Les Bumi Lale ont-ils développé des pratiques permettant de favoriser de nouvelles pousses ? D’après les données recueillies dans la documentation sur le fait que le feu favorise la repousse du Melaleuca tout en empêchant l’installation d’autres espèces on peut supposer que les Bumi Lale utilisent cette pratique favorisant ainsi l’extension du Melaleuca.

 

d) Commerce de l’essence

Les Bumi Lale vendent l’essence de cajeput qu’ils fabriquent à des commerςants chinois de Namlea. Ces derniers la revende à d’autres commerςant chinois d’Ambon qui la transporte jusqu’à Surabaya. En général le prix payé aux Bumi Lale est compris entre de 7.000 et 15.500 roupies la bouteille. Ce prix dépend du poids spécifique de l’essence de cajeput. Le prix à Ambon est supérieur de 2.000 roupies. Le prix à Surabaya est encore supérieur de 3.000 roupies à celui d’Ambon.
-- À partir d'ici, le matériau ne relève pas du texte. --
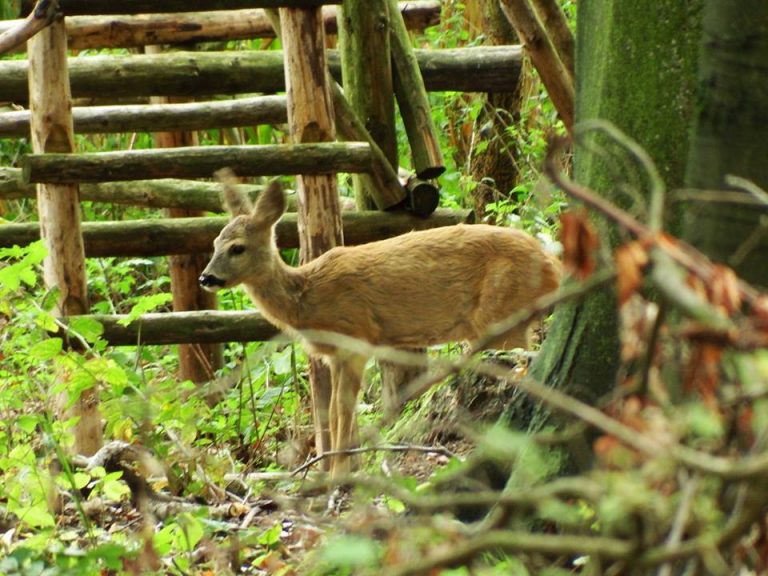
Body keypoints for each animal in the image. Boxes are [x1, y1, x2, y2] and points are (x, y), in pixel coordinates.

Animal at [198, 176, 560, 476]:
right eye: (213, 244)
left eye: (237, 248)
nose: (206, 277)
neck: (308, 298)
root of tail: (552, 266)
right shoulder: (335, 355)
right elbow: (332, 411)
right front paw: (329, 470)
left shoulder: (357, 336)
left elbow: (343, 408)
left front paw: (339, 473)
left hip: (501, 314)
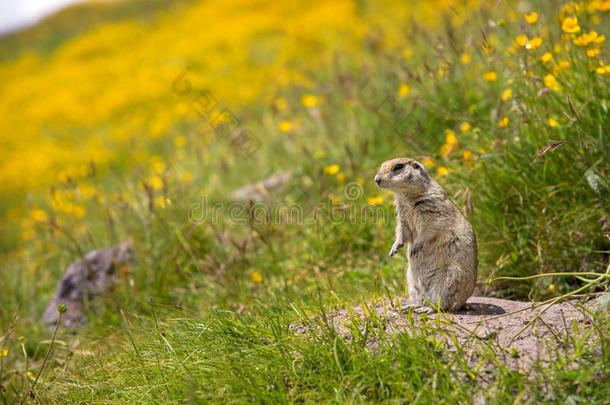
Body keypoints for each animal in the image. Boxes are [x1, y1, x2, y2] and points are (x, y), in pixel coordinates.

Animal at [372, 156, 478, 310]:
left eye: (398, 166)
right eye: (382, 165)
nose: (376, 179)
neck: (406, 196)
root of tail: (463, 303)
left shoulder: (433, 210)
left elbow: (430, 229)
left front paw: (415, 248)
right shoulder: (402, 217)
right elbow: (402, 232)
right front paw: (394, 249)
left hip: (450, 280)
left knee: (442, 306)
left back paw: (427, 309)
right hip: (412, 283)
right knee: (421, 300)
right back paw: (410, 306)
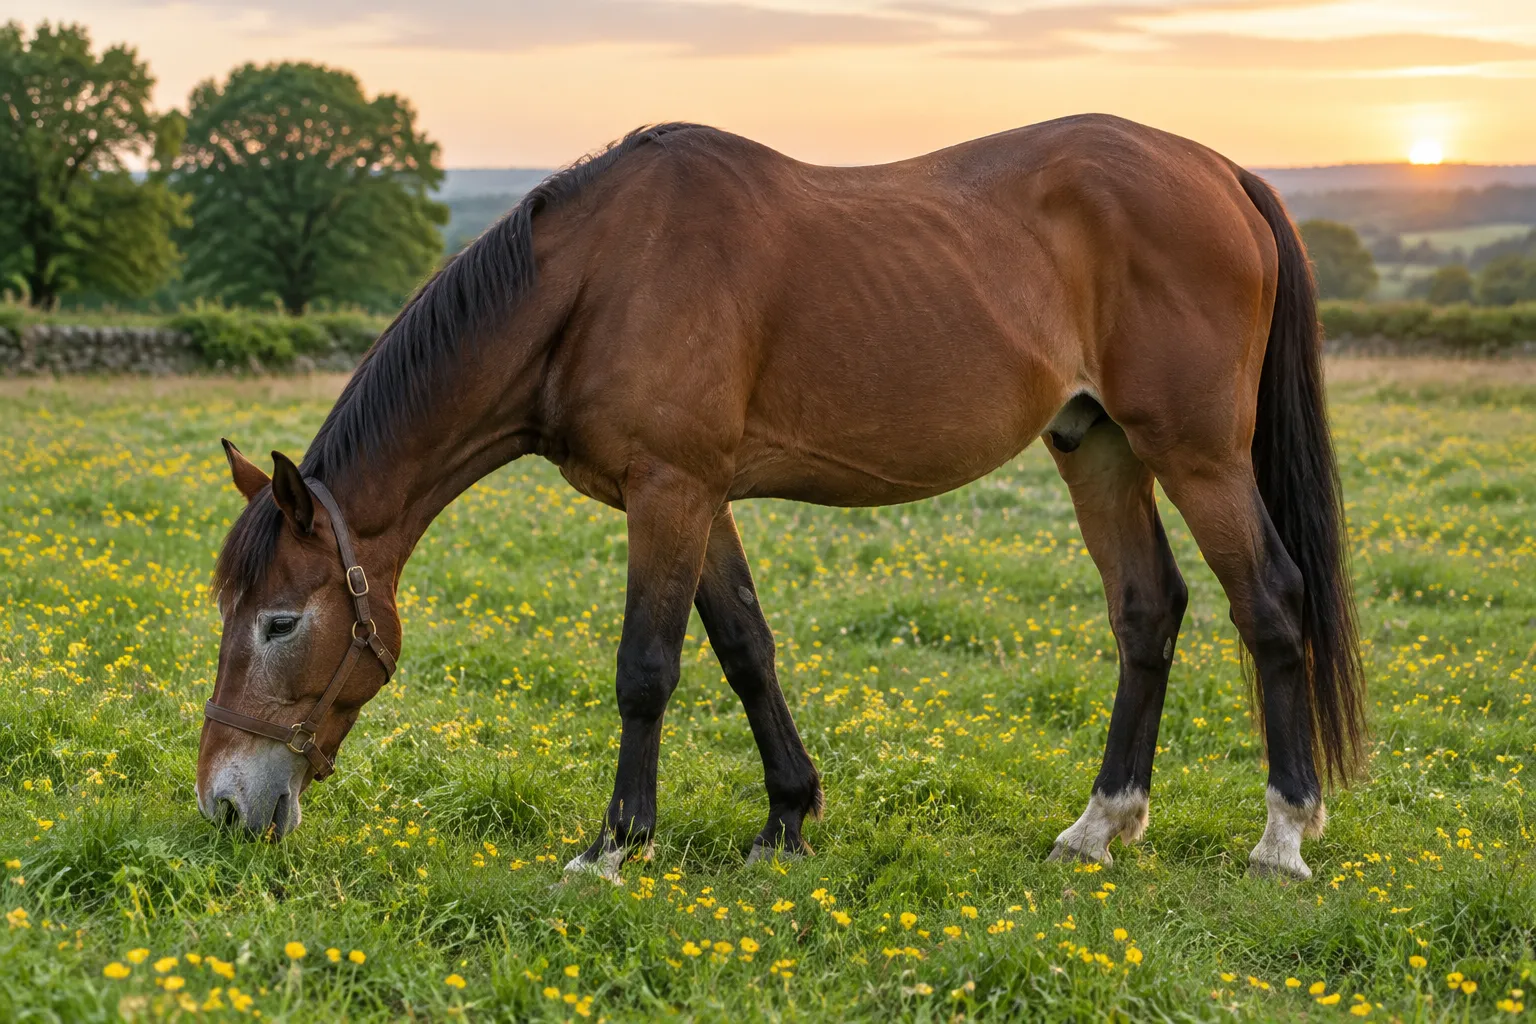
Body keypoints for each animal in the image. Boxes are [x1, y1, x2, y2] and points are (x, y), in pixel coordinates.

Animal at [197, 114, 1364, 881]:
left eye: (282, 621)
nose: (223, 803)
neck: (594, 281)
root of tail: (1220, 169)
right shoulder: (698, 497)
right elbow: (745, 649)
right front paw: (788, 822)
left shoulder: (671, 490)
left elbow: (648, 670)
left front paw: (613, 845)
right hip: (1101, 446)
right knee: (1147, 612)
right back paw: (1099, 825)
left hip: (1199, 453)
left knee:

Le commerce de l’essence de cajeput est ancien et certainement antérieur à l’arrivée des Portugais et des Hollandais. Sans doute se faisait-il par l’intermédiaire du sultanat de Ternate. Il constitue actuellement le seul revenu financier des Bumi Lale.

 

CONCLUSION

La documentation bibliographique n’a pas fourni de données plus précises sur l’organisation traditionnelle des Bumi Lale. Une analyse plus approfondie des données recueillies par moi-même et par Huliselan permettra de mieux comprendre la répartition du territoire entre les différents groupes de Bumi Lale non seulement pour l’agriculture de subsistance mais aussi pour la collecte des feuilles de cajeput qui constitue leur seule source de revenu. Sur ce dernier point une confrontation entre les caractéristiques écologique, les capacités de régénération du Melaleuca, la répartition des formations à Melaleuca et l’implantation des villages nous permettra peut-être de mieux comprendre l’histoire de l’implantation des Bumi Lale dans l’île de Buru. Le rôle du Setaria italica comme céréale archaïque devra aussi être analysè.

Il faudra aussi voir quel est le rôle de la forêt primaire dans la vie des Bumi Lale à travers les pratiques de chasse et l’utilisation du sagou comme nourriture de base. Ceci permettra de mesurer l’impact du développement des exploitations forestières sur l’avenir des Bumi Lale.